Even little, seemingly inconsequential, things can make a big difference in your health as you age on the job.

Consider your patrol unit's driver side window. Driving at higher speeds with the windows down can damage your hearing. True, an open window can help you listen for cries for help, shots fired, or even some tweaker yelling at his buddy to "Stash that shit!" But if you're rolling hard on a call, roll up your windows. Too much exposure to wind rushing into your ears and traffic and highway noise might mean the difference between your needing a hearing aid at 55 or at 85.

When you arrive at the scene of a call in an unfamiliar area, take a second and get to know the lay of the land. This is good advice regardless of whether you work in a big city or a suburb.

Look both high and low when you move. If you keep your eyes high and never look down, odds are you'll step on a rake or a cinder block or something that can get you hurt. And if you keep your eyes glued to the ground, you may be taken down by a low-hanging tree branch. These hazards are much more difficult to negotiate in the dark.

It follows that if you're working an area where you're apt to be on foot for vast stretches of time—either due to foot pursuits or the number of calls that take you to areas not accessible to your patrol car such as tenements and apartment complexes—then do some prior reconnoitering of the area.

Also, look out for your fellow patrol officers by sharing information about the hazards that you find. You may even be able to get the hazard removed. For example, knowing about the abandoned refrigerator that lies around the blind corner of dope-runners alley is fine, but it's better to have an abatement team cite property owners for such landscape deathtraps that hinder your ability to safely do your job.

Finally, not all debilitating injuries happen in the street. Be aware of the subtle aggravations that computer work places on your body. Strive to work in an ergonomically supportive environment. Maintain good posture and avoid back and neck stress. Take frequent breaks to avoid eye strain. And consider using voice-recognition software that can streamline report writing and minimize hand and wrist pain from typing and carpal tunnel syndrome.

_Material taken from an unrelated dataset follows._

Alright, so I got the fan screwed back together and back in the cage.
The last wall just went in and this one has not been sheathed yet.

Nowhere in your job description does it say that you need to get bruised and battered, particularly at your own hands or feet. But you wouldn't know that by the way some of our fearless brethren go about their business.

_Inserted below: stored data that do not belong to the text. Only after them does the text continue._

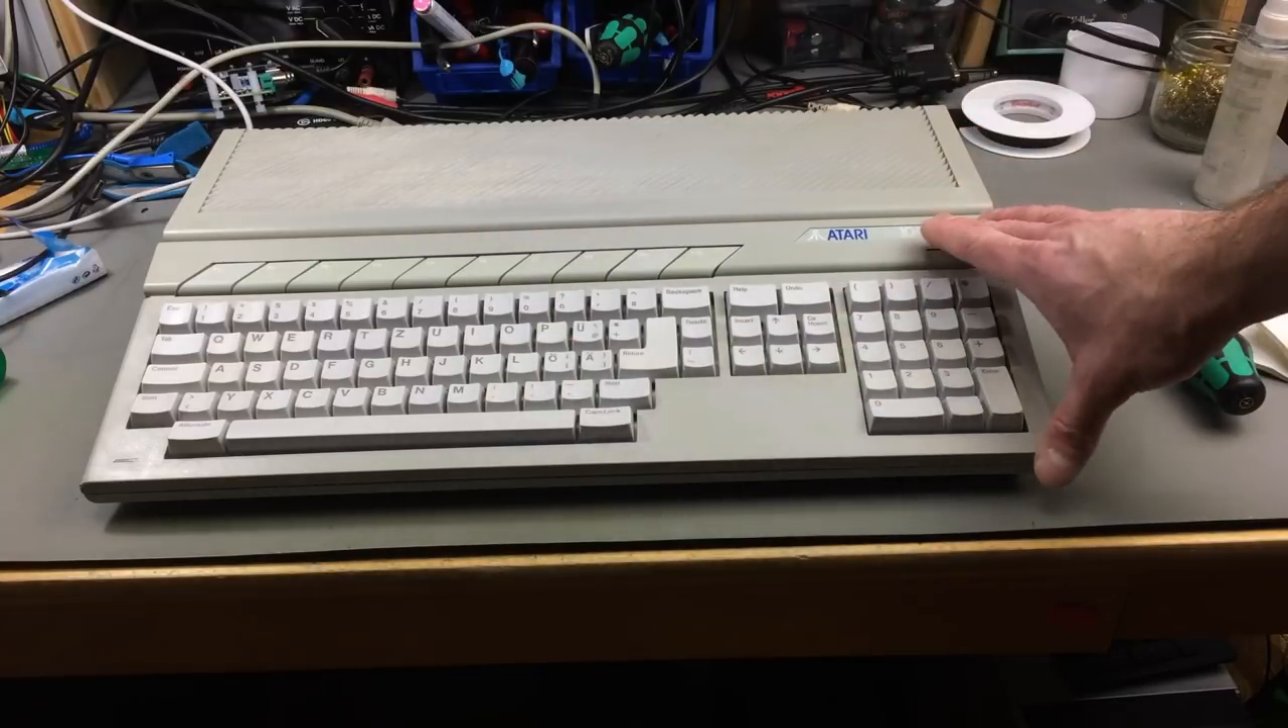The case turned out pretty nicely the keyboard looks nice got everything reassembled.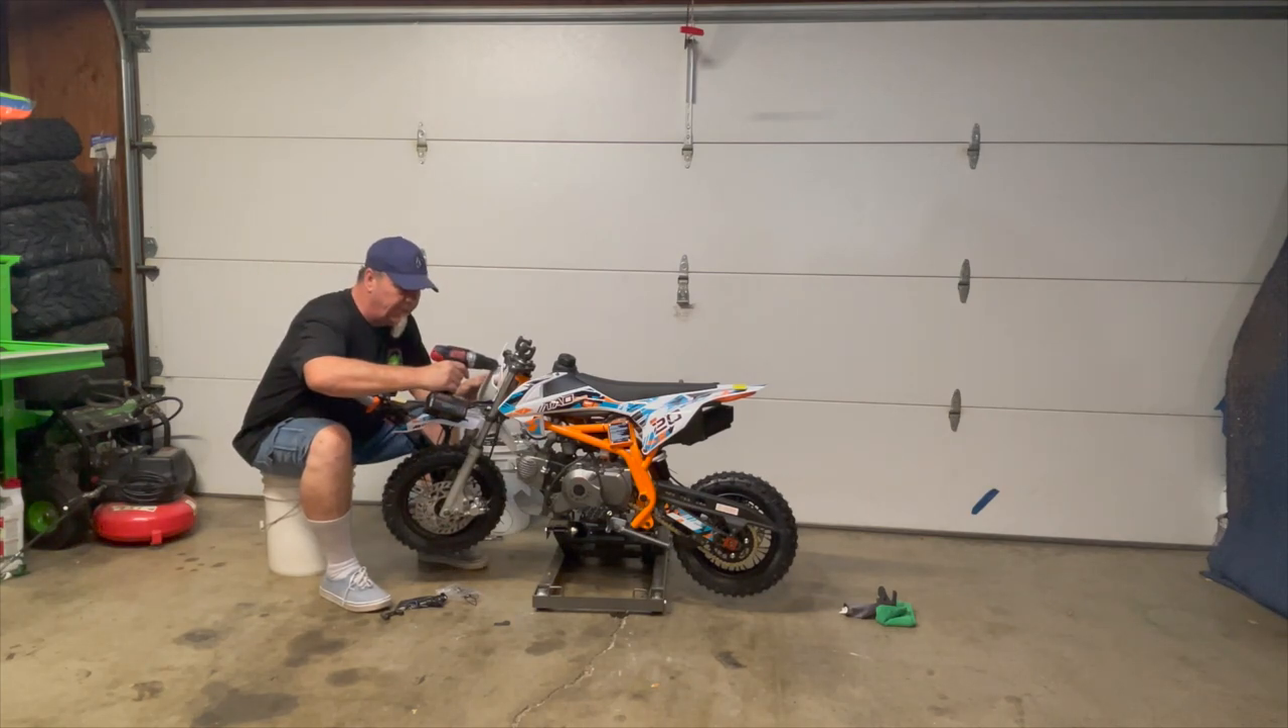Okay, so we got the front rim on.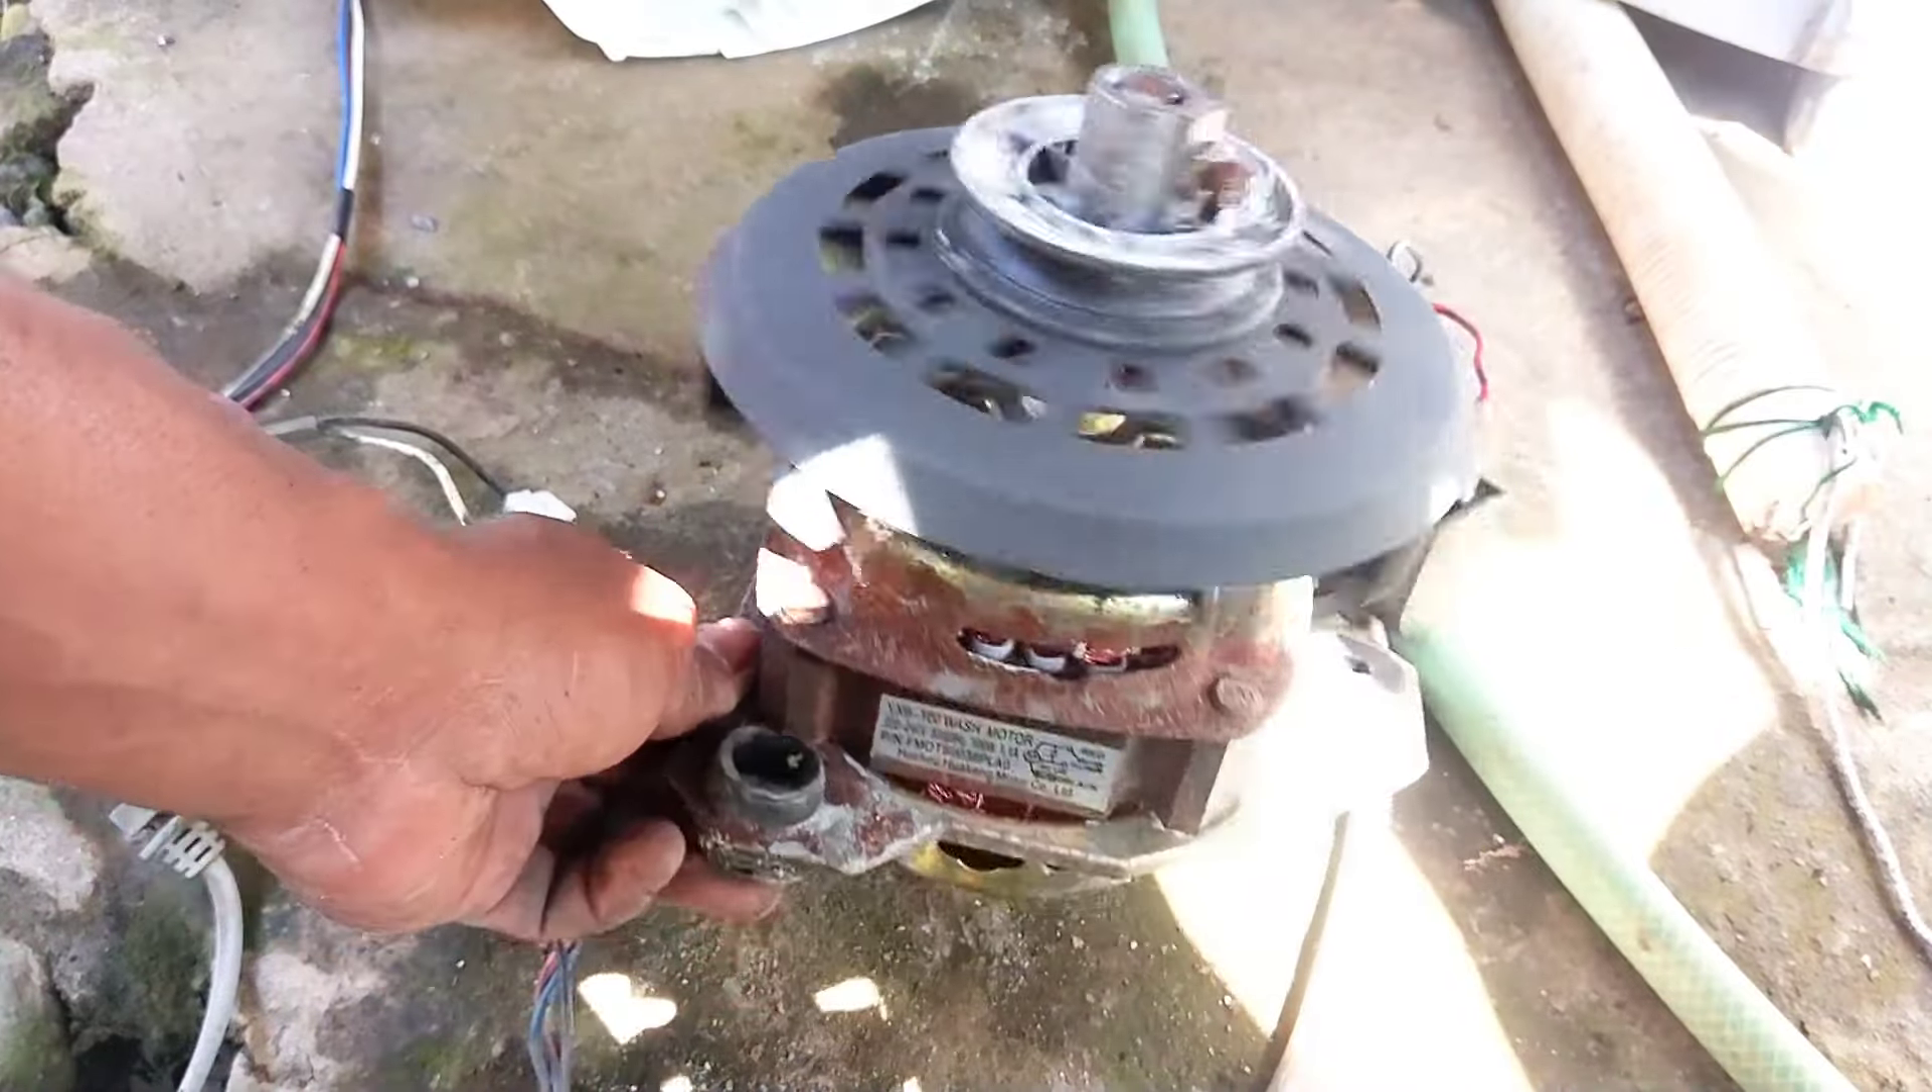So ayan nalagay na natin yung pulya.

Don't be reckless and needlessly join the walking wounded. That will make you hate your job. You'll end up riding a desk and answering telephone calls that exhaust your patience and lead you to snap at the callers. The citizen complaints that will be filed against you because of your foul temper will do more than add insult to injury. They will hurt your career

Finally, always keep in mind this common sense prescription for avoiding injury: An ounce of prevention is worth a pound of cure.